- Activity:
Copy every line of text from the material below word for word, and leave the pictures out of your answer.

- Entries provided:
════
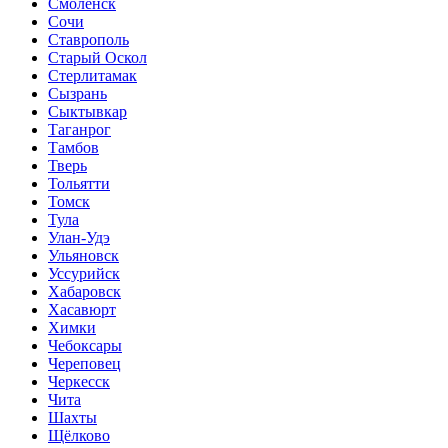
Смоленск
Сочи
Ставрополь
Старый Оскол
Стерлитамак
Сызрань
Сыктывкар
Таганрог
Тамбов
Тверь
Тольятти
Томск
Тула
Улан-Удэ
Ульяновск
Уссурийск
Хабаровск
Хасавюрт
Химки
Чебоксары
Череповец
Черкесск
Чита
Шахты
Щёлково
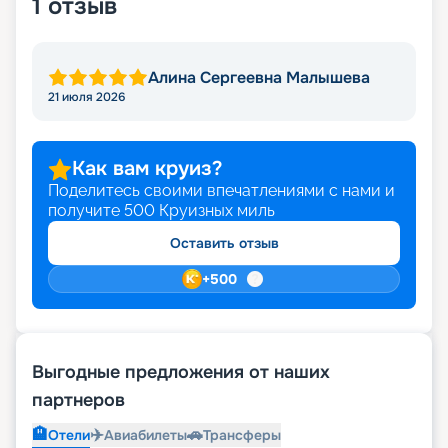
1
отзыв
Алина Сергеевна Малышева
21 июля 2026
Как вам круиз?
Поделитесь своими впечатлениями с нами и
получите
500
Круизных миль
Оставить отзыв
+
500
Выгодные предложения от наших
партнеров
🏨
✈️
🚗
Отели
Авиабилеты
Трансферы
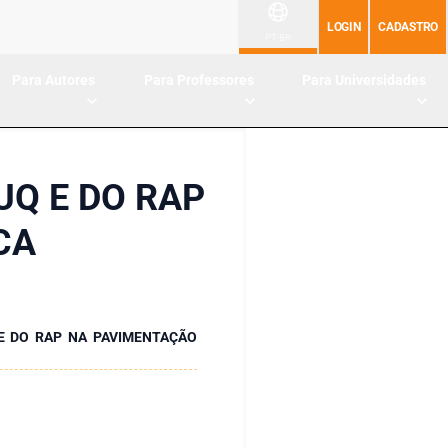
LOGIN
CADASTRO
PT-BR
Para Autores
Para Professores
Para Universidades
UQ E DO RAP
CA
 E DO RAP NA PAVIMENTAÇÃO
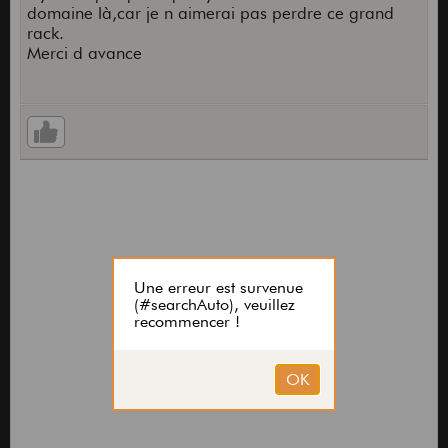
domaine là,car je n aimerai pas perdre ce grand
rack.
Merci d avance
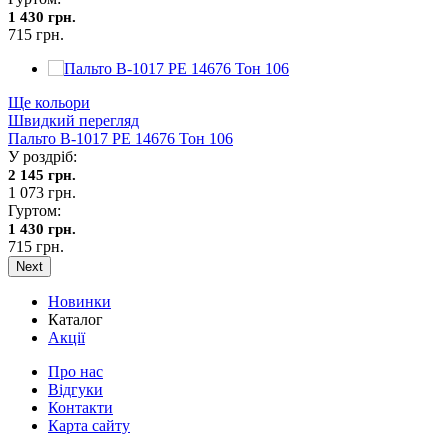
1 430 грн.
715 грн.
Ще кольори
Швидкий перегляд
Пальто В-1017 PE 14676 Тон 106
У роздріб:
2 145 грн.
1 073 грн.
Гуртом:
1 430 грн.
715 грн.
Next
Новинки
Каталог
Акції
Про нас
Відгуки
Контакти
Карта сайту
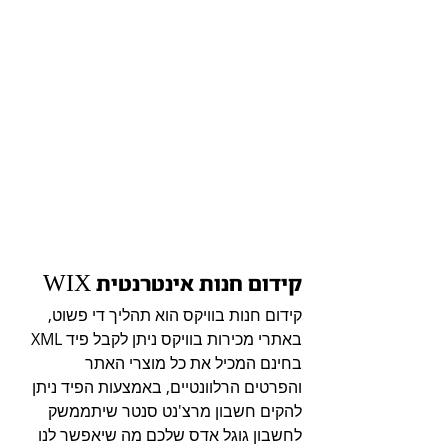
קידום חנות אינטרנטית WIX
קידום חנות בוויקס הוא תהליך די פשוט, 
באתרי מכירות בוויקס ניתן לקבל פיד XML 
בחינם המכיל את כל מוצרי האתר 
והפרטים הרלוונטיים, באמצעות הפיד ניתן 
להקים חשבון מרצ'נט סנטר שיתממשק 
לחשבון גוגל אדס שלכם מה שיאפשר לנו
════
- Response to this exercise:
Смоленск
Сочи
Ставрополь
Старый Оскол
Стерлитамак
Сызрань
Сыктывкар
Таганрог
Тамбов
Тверь
Тольятти
Томск
Тула
Улан-Удэ
Ульяновск
Уссурийск
Хабаровск
Хасавюрт
Химки
Чебоксары
Череповец
Черкесск
Чита
Шахты
Щёлково
1
отзыв
Алина Сергеевна Малышева
21 июля 2026
Как вам круиз?
Поделитесь своими впечатлениями с нами и
получите
500
Круизных миль
Оставить отзыв
+
500
Выгодные предложения от наших
партнеров
🏨
✈️
🚗
Отели
Авиабилеты
Трансферы
LOGIN
CADASTRO
PT-BR
Para Autores
Para Professores
Para Universidades
UQ E DO RAP
CA
 E DO RAP NA PAVIMENTAÇÃO
domaine là,car je n aimerai pas perdre ce grand
rack.
Merci d avance
1 430 грн.
715 грн.
Ще кольори
Швидкий перегляд
Пальто В-1017 PE 14676 Тон 106
У роздріб:
2 145 грн.
1 073 грн.
Гуртом:
1 430 грн.
715 грн.
Next
Новинки
Каталог
Акції
Про нас
Відгуки
Контакти
Карта сайту
קידום חנות אינטרנטית WIX
קידום חנות בוויקס הוא תהליך די פשוט, 
באתרי מכירות בוויקס ניתן לקבל פיד XML 
בחינם המכיל את כל מוצרי האתר 
והפרטים הרלוונטיים, באמצעות הפיד ניתן 
להקים חשבון מרצ'נט סנטר שיתממשק 
לחשבון גוגל אדס שלכם מה שיאפשר לנו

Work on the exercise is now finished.